§ **Saved entries**
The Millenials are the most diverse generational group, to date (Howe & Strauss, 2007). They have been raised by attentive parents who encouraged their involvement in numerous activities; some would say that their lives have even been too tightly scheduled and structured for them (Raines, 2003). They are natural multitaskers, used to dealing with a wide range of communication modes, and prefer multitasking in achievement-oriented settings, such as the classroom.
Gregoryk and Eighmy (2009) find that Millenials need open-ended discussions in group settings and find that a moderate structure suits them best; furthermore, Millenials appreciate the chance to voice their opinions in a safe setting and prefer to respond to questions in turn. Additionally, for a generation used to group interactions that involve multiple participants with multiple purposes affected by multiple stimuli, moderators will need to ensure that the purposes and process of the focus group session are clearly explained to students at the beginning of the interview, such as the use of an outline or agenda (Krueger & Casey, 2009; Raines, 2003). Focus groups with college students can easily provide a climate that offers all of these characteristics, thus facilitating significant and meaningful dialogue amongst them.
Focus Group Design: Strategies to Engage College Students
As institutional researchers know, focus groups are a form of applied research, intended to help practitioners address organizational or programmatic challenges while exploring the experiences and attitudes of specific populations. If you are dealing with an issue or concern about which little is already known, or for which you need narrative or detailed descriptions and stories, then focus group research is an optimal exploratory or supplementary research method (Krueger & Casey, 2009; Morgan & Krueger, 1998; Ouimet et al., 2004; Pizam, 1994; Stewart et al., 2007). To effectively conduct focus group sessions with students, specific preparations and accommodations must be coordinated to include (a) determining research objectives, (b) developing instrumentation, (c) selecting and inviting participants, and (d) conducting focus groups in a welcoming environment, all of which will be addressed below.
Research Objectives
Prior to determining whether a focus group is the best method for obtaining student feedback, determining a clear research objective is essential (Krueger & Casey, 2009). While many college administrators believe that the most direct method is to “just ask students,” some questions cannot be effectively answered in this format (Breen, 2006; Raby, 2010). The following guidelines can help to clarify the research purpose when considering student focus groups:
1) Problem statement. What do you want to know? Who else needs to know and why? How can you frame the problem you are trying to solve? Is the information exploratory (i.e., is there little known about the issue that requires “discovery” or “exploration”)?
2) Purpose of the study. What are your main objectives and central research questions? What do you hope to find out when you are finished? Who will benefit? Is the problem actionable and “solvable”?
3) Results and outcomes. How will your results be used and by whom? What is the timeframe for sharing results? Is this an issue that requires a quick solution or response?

§ **REQUIRED WORK**
Could you reproduce every entry above exactly as written?

§ **RESULT FOR THIS EXERCISE**
The Millenials are the most diverse generational group, to date (Howe & Strauss, 2007). They have been raised by attentive parents who encouraged their involvement in numerous activities; some would say that their lives have even been too tightly scheduled and structured for them (Raines, 2003). They are natural multitaskers, used to dealing with a wide range of communication modes, and prefer multitasking in achievement-oriented settings, such as the classroom.
Gregoryk and Eighmy (2009) find that Millenials need open-ended discussions in group settings and find that a moderate structure suits them best; furthermore, Millenials appreciate the chance to voice their opinions in a safe setting and prefer to respond to questions in turn. Additionally, for a generation used to group interactions that involve multiple participants with multiple purposes affected by multiple stimuli, moderators will need to ensure that the purposes and process of the focus group session are clearly explained to students at the beginning of the interview, such as the use of an outline or agenda (Krueger & Casey, 2009; Raines, 2003). Focus groups with college students can easily provide a climate that offers all of these characteristics, thus facilitating significant and meaningful dialogue amongst them.
Focus Group Design: Strategies to Engage College Students
As institutional researchers know, focus groups are a form of applied research, intended to help practitioners address organizational or programmatic challenges while exploring the experiences and attitudes of specific populations. If you are dealing with an issue or concern about which little is already known, or for which you need narrative or detailed descriptions and stories, then focus group research is an optimal exploratory or supplementary research method (Krueger & Casey, 2009; Morgan & Krueger, 1998; Ouimet et al., 2004; Pizam, 1994; Stewart et al., 2007). To effectively conduct focus group sessions with students, specific preparations and accommodations must be coordinated to include (a) determining research objectives, (b) developing instrumentation, (c) selecting and inviting participants, and (d) conducting focus groups in a welcoming environment, all of which will be addressed below.
Research Objectives
Prior to determining whether a focus group is the best method for obtaining student feedback, determining a clear research objective is essential (Krueger & Casey, 2009). While many college administrators believe that the most direct method is to “just ask students,” some questions cannot be effectively answered in this format (Breen, 2006; Raby, 2010). The following guidelines can help to clarify the research purpose when considering student focus groups:
1) Problem statement. What do you want to know? Who else needs to know and why? How can you frame the problem you are trying to solve? Is the information exploratory (i.e., is there little known about the issue that requires “discovery” or “exploration”)?
2) Purpose of the study. What are your main objectives and central research questions? What do you hope to find out when you are finished? Who will benefit? Is the problem actionable and “solvable”?
3) Results and outcomes. How will your results be used and by whom? What is the timeframe for sharing results? Is this an issue that requires a quick solution or response?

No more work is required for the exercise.